■ **To be done**
A) Quote the GitHub issue on BTE self-edges word for word, beginning at "Skip to content" and stopping after "and the community.".
B) Write what comes next in the GitHub issue on BTE self-edges, picking up after its last sentence.

■ **Page excerpt**
Skip to content
New issue

Have a question about this project? Sign up for a free GitHub account to open an issue and contact its maintainers and the community.

By clicking “Sign up for GitHub”, you agree to our terms of service and privacy statement. We’ll occasionally send you account related emails.

Already on GitHub? Sign in to your account

BTE creating self-edges via subclassing #850

Closed
tokebe opened this issue Aug 15, 2024 · 7 comments
Closed

BTE creating self-edges via subclassing #850

tokebe opened this issue Aug 15, 2024 · 7 comments
Assignees
Labels
bug Something isn't working On Test -> Prod

Comments

@tokebe
Copy link
Member

tokebe commented Aug 15, 2024

Example: NCATSTranslator/Feedback#907

Something is wrong in node-expansion and subclass handling, likely a missing check somewhere that should be causing edges to be dropped.

■ **Supplied records**
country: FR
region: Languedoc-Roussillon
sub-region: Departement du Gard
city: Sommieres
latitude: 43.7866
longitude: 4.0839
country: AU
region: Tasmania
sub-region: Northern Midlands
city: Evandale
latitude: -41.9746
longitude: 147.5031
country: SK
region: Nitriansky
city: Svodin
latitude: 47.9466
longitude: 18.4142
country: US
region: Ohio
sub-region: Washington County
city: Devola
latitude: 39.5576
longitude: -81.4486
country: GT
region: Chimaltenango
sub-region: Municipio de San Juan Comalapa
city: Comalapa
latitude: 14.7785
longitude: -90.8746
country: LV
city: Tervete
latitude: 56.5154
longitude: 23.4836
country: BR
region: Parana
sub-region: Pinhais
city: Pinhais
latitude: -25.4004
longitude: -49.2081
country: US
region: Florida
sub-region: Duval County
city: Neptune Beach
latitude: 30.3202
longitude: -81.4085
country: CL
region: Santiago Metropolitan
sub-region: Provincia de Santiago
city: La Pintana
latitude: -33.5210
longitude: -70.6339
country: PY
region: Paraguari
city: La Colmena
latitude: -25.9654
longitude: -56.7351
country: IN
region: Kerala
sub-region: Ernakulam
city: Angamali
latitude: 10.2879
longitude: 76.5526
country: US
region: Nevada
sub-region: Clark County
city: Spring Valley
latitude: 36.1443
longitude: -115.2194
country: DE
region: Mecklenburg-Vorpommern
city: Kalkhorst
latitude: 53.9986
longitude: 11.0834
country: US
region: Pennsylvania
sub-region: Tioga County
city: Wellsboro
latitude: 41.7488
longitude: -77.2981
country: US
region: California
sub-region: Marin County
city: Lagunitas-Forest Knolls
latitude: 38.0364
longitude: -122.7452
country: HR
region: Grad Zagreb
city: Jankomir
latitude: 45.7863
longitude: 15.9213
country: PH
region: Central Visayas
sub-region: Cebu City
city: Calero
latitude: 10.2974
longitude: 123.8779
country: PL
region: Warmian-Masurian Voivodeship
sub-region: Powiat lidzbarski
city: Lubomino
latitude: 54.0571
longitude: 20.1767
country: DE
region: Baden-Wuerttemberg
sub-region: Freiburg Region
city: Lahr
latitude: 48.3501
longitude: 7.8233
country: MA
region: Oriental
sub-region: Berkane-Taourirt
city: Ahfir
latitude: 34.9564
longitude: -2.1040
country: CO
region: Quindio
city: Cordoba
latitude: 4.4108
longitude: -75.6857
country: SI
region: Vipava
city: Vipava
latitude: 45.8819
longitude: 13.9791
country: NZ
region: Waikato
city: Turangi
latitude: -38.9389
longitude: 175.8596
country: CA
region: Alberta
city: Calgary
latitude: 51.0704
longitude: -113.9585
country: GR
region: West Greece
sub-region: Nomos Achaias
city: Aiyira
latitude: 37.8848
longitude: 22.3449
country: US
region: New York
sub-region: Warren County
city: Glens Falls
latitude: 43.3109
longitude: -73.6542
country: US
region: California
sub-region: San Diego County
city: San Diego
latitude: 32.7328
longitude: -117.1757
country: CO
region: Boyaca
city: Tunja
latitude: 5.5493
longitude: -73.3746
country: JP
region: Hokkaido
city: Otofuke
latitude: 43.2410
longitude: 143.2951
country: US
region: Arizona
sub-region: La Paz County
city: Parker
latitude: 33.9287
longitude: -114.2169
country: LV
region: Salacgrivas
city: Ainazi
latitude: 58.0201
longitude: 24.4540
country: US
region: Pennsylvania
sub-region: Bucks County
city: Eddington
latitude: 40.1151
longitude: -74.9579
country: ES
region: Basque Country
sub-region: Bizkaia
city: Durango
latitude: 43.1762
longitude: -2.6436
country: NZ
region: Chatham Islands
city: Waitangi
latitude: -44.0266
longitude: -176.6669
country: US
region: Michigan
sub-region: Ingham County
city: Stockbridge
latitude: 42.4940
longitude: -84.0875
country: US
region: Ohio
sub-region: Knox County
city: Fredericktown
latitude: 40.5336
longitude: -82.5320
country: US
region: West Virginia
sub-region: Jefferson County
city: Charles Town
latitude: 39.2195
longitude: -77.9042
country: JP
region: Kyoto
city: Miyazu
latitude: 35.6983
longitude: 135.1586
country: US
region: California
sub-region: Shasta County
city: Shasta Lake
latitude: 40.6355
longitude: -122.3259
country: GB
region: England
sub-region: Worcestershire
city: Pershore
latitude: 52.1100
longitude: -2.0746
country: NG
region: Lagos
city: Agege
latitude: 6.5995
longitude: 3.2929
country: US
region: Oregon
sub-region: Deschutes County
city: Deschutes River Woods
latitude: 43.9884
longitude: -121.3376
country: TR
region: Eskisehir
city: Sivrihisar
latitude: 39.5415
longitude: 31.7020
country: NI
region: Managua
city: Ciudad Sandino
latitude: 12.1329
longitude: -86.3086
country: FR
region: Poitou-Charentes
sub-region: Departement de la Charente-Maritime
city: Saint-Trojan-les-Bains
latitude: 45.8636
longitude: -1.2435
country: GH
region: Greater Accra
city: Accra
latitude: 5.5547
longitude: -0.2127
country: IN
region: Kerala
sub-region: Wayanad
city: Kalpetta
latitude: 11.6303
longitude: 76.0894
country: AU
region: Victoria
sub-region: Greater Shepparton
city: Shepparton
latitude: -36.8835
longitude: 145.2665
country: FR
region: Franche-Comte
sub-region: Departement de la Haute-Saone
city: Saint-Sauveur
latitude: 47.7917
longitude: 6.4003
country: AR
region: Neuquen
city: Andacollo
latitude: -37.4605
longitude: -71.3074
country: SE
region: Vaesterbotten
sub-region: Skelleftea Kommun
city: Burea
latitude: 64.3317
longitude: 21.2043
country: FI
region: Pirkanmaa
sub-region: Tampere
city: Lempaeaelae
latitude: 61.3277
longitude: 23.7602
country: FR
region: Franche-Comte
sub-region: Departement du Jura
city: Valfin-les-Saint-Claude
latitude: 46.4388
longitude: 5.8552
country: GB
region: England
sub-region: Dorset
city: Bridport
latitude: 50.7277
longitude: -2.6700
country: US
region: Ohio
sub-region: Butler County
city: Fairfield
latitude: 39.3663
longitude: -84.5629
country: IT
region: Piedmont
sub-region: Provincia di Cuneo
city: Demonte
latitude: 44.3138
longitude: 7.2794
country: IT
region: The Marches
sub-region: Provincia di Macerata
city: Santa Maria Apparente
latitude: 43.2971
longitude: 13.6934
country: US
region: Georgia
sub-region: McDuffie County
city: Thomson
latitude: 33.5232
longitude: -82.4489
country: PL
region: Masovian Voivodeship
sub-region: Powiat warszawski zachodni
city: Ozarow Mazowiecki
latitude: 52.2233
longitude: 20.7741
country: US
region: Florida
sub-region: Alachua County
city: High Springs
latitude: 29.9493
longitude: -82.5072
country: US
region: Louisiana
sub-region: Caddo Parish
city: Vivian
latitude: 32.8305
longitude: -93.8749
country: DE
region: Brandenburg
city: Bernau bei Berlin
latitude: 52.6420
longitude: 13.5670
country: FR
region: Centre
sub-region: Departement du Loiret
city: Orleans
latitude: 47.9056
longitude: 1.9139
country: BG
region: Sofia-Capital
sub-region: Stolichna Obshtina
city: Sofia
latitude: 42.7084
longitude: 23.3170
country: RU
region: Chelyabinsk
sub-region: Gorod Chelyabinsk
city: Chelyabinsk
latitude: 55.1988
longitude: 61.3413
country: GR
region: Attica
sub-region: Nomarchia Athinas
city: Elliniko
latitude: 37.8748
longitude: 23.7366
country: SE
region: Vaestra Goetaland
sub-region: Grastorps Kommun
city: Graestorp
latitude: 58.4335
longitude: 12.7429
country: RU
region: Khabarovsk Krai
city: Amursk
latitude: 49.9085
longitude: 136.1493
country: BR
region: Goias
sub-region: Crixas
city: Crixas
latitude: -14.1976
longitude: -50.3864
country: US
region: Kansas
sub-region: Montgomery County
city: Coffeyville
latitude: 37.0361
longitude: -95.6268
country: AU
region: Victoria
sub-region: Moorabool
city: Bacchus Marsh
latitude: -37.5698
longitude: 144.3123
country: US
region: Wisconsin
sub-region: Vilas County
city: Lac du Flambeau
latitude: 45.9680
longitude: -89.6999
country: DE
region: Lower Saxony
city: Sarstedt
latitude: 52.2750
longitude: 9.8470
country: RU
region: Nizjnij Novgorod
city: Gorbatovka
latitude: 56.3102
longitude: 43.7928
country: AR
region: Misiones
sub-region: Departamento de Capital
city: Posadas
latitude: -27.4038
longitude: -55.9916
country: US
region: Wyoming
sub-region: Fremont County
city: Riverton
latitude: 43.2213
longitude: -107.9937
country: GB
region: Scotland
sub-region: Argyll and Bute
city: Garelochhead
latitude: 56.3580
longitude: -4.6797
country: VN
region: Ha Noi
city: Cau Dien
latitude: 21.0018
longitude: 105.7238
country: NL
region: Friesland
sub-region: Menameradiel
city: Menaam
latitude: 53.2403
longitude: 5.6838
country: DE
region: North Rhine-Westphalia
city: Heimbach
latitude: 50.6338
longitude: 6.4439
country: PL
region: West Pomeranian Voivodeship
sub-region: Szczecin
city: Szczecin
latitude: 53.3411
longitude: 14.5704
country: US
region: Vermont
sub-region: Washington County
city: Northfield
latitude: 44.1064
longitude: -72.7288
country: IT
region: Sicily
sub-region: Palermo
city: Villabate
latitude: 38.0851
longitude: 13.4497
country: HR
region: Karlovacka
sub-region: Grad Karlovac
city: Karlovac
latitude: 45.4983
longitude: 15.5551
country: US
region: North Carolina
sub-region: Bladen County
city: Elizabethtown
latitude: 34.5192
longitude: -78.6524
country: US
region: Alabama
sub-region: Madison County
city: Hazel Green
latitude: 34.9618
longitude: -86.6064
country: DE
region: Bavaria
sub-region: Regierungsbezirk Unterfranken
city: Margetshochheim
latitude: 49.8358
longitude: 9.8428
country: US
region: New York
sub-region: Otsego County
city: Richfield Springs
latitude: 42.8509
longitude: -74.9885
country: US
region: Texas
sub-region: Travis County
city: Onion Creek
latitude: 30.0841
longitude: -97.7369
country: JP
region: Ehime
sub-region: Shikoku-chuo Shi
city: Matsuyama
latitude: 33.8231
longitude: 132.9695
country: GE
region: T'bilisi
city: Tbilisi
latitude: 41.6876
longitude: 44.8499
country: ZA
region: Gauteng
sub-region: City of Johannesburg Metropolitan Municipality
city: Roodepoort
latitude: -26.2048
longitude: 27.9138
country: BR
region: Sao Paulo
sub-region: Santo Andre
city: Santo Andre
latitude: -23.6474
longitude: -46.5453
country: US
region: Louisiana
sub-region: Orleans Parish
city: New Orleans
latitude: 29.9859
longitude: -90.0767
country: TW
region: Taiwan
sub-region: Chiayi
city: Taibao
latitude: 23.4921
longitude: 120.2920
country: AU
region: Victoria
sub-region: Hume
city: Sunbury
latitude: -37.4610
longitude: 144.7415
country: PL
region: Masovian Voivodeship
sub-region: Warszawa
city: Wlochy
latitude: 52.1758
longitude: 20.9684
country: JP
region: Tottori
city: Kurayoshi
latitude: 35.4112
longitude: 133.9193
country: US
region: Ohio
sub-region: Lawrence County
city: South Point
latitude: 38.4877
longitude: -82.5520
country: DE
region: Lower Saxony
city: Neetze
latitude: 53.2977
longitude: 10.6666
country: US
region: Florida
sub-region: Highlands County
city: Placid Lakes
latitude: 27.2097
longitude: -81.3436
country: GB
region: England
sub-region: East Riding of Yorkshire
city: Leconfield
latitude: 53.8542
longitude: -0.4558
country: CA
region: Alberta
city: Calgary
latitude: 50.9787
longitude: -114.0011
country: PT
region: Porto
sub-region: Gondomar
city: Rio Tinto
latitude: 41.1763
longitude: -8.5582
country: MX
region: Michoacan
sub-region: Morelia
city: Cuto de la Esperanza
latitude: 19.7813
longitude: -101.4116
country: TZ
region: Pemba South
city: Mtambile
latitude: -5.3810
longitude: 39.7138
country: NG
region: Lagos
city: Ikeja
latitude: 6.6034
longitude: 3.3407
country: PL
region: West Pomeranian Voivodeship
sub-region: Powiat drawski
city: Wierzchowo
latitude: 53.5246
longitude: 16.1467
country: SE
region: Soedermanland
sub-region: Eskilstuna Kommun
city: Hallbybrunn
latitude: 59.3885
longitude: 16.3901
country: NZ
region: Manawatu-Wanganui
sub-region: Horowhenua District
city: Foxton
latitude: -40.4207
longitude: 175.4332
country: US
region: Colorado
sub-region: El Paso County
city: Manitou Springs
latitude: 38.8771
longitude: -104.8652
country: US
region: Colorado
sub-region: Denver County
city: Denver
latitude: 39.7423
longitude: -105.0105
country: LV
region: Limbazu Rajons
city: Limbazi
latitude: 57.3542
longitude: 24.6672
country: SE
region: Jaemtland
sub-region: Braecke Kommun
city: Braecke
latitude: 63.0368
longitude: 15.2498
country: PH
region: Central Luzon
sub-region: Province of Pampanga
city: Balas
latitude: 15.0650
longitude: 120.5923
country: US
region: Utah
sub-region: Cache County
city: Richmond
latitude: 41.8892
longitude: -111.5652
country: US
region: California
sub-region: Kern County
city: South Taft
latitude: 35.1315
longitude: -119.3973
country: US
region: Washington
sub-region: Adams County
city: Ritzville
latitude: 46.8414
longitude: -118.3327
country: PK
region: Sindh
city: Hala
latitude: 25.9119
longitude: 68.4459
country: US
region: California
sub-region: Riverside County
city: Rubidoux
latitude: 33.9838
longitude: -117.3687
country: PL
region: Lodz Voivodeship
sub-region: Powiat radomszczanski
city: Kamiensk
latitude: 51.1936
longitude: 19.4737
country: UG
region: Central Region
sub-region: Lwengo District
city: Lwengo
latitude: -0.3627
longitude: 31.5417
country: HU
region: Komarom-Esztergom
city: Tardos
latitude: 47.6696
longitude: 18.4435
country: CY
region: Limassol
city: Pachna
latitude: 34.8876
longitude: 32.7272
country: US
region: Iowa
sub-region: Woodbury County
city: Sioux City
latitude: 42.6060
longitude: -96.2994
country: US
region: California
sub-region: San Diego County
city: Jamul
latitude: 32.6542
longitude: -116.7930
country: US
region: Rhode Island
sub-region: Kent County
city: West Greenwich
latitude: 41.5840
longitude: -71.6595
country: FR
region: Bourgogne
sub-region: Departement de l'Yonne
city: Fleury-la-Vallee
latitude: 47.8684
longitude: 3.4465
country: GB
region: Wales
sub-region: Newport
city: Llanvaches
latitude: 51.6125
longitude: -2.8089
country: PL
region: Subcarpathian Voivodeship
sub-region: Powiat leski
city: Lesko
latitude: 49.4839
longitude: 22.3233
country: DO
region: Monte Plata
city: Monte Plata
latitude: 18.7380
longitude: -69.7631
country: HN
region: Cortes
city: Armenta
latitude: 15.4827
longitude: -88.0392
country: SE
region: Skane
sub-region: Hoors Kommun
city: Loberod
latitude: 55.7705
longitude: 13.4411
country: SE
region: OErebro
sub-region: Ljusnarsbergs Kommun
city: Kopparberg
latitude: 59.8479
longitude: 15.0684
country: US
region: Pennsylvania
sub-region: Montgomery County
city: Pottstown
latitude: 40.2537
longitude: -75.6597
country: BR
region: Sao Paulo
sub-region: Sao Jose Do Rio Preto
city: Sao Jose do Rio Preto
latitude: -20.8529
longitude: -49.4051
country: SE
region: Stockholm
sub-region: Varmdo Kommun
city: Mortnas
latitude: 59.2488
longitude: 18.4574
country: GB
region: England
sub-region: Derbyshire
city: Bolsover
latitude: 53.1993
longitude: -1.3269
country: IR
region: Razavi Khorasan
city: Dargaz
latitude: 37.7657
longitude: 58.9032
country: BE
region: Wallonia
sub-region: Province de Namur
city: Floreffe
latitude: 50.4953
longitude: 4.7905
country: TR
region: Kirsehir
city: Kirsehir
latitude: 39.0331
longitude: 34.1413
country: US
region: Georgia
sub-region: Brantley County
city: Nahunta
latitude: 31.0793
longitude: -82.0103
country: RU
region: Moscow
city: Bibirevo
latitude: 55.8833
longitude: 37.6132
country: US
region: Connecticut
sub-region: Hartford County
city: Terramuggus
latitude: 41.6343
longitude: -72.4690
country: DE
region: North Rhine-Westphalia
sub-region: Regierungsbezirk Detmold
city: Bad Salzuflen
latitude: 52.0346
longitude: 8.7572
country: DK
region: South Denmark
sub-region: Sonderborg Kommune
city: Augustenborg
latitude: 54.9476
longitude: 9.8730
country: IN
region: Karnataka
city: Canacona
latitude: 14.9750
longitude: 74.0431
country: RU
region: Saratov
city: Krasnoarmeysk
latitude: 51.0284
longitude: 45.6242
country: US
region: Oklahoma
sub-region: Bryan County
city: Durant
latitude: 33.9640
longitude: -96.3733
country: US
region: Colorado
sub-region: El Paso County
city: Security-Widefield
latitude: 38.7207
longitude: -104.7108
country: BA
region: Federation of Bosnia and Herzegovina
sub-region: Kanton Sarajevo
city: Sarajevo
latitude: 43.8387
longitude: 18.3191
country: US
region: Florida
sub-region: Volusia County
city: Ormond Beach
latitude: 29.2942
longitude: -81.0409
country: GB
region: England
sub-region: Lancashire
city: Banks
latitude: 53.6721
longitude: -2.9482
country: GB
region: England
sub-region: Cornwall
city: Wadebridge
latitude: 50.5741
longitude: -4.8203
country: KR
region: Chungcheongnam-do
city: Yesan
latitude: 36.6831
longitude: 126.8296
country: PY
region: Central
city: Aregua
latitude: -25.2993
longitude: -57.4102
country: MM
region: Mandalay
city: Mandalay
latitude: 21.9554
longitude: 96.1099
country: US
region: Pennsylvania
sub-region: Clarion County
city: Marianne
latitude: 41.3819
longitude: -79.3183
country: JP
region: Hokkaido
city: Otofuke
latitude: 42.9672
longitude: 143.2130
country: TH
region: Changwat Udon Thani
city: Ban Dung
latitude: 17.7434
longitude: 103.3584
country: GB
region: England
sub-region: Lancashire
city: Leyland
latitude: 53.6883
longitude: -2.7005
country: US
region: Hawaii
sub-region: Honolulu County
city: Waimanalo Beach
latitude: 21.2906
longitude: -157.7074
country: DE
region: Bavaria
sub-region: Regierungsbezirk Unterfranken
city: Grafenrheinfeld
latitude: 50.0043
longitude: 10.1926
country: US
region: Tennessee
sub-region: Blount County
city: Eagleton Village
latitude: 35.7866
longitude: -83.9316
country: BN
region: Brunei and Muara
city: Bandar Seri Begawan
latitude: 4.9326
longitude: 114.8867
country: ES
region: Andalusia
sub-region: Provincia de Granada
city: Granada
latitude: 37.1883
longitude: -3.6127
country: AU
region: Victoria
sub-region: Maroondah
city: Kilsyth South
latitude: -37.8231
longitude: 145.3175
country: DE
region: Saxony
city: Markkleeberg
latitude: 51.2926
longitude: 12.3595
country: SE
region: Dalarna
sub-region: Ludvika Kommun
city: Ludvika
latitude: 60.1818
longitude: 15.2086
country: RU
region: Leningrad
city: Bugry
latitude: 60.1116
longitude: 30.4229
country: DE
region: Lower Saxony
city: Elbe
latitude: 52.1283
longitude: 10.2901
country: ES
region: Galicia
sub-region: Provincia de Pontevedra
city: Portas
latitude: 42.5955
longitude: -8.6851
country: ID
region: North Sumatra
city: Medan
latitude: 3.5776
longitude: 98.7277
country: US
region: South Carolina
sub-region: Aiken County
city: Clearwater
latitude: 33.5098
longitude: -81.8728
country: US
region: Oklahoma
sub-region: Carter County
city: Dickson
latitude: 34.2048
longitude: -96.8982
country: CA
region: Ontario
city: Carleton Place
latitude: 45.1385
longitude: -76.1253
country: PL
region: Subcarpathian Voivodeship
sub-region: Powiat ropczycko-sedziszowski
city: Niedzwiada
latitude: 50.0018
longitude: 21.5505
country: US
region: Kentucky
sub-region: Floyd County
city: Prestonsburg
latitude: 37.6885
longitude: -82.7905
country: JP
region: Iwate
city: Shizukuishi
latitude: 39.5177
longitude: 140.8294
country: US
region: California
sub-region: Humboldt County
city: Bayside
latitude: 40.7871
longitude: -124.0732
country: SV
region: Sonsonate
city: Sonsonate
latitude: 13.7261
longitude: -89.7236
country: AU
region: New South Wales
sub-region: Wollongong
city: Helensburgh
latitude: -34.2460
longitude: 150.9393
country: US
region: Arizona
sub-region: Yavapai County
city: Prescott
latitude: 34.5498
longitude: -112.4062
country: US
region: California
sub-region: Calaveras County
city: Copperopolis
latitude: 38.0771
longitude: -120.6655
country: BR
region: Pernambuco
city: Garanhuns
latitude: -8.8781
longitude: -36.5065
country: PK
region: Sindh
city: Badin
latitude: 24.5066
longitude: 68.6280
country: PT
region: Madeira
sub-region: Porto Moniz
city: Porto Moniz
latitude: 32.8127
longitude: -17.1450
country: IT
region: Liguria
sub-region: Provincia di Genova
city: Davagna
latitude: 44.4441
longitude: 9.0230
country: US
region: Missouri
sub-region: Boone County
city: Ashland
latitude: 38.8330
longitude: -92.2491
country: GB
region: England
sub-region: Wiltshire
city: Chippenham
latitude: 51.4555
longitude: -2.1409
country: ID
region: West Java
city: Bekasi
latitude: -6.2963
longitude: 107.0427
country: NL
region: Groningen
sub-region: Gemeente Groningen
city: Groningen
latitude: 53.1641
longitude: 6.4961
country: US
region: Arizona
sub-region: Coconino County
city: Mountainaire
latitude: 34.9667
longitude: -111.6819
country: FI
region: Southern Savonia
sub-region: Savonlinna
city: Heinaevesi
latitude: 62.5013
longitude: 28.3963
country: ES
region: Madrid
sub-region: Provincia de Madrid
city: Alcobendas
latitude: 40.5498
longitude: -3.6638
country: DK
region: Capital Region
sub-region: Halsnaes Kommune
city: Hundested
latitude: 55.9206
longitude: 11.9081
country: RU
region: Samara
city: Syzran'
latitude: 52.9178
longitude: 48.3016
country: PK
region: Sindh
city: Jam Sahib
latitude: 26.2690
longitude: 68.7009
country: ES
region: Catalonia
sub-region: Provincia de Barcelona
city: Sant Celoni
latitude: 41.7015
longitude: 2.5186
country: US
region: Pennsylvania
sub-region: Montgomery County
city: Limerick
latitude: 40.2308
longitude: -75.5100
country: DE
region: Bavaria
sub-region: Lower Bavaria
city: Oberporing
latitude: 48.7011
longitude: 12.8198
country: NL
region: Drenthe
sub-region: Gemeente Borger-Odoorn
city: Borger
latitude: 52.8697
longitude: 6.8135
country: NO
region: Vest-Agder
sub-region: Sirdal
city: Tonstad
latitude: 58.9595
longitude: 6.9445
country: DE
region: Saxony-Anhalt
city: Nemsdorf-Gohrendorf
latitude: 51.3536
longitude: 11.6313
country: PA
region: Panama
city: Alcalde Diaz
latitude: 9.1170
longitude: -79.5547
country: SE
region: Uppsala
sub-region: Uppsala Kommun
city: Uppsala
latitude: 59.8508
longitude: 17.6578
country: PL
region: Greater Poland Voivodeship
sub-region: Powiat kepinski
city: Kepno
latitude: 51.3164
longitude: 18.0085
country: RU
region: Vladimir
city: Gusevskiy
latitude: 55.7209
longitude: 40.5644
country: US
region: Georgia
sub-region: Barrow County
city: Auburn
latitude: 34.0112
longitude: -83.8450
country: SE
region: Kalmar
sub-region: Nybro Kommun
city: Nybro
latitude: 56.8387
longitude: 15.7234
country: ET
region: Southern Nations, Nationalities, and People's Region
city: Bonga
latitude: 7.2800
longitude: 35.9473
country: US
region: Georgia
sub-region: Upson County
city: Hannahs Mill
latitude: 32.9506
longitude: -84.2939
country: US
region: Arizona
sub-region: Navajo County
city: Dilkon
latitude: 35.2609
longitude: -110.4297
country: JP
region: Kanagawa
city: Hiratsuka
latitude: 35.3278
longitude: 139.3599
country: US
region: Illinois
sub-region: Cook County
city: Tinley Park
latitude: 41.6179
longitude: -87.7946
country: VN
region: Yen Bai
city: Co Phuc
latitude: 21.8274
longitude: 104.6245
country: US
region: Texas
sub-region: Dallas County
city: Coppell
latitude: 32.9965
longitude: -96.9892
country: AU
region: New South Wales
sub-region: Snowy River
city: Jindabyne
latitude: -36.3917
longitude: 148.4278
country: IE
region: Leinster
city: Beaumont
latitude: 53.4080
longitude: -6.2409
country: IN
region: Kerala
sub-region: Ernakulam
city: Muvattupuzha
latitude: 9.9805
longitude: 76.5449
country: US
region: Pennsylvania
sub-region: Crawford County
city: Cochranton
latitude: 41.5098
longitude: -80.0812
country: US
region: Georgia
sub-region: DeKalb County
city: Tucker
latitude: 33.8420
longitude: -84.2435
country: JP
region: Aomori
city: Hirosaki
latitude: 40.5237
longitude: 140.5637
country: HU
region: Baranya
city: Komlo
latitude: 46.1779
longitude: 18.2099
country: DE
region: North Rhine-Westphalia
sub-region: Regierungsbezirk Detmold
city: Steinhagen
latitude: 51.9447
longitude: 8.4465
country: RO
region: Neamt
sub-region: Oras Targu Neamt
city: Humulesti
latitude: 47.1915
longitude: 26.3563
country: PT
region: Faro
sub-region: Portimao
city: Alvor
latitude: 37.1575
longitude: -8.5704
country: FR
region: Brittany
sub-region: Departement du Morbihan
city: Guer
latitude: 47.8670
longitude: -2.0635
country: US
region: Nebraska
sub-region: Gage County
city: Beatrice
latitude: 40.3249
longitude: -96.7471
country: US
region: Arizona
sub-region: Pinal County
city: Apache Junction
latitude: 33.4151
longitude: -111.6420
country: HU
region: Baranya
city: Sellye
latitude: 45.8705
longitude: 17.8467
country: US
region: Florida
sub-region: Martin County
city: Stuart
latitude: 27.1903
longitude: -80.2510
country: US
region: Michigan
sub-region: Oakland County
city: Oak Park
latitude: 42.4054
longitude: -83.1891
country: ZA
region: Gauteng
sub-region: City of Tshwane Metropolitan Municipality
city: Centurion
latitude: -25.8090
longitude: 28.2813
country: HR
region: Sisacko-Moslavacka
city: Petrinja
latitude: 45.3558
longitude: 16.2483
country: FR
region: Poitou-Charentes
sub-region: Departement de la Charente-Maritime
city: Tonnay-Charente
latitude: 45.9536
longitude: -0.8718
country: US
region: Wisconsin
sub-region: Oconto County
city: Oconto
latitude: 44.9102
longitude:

■ **Outputs**
A)
Skip to content
New issue

Have a question about this project? Sign up for a free GitHub account to open an issue and contact its maintainers and the community.

B)
@tokebe
Copy link
Member Author

tokebe commented Aug 15, 2024

Looks like this is being caused by the following process:

  • Node is expanded from originalID -> descendantID
  • BTE gets record(s) back that shows descendantID -> has_phenotype -> originalID
    • This misses edge-management self-edge avoidance because originalID != descendantID
    • This also misses self-subclass avoidance because it's not technically a self-subclass
  • BTE rebinds descendantID -> has_phenotype -> originalID to originalID -> has_phenotype -> originalID with underlying support graph(s) originalID -> has_subclass -> descendantID -> has_phenotype -> originalID

This should be possible to catch at support graph creation time -- I'm double-checking for potential knock on effects of catching it there.

@rjawesome
Copy link
Contributor

rjawesome commented Aug 15, 2024

Note: there also needs to be tracking of which QNodes subclassing should be applied to, otherwise subclassing created for one QNode (ie. n0) could be applied to a more specific node bindings for a more specific QNode (ie. n1)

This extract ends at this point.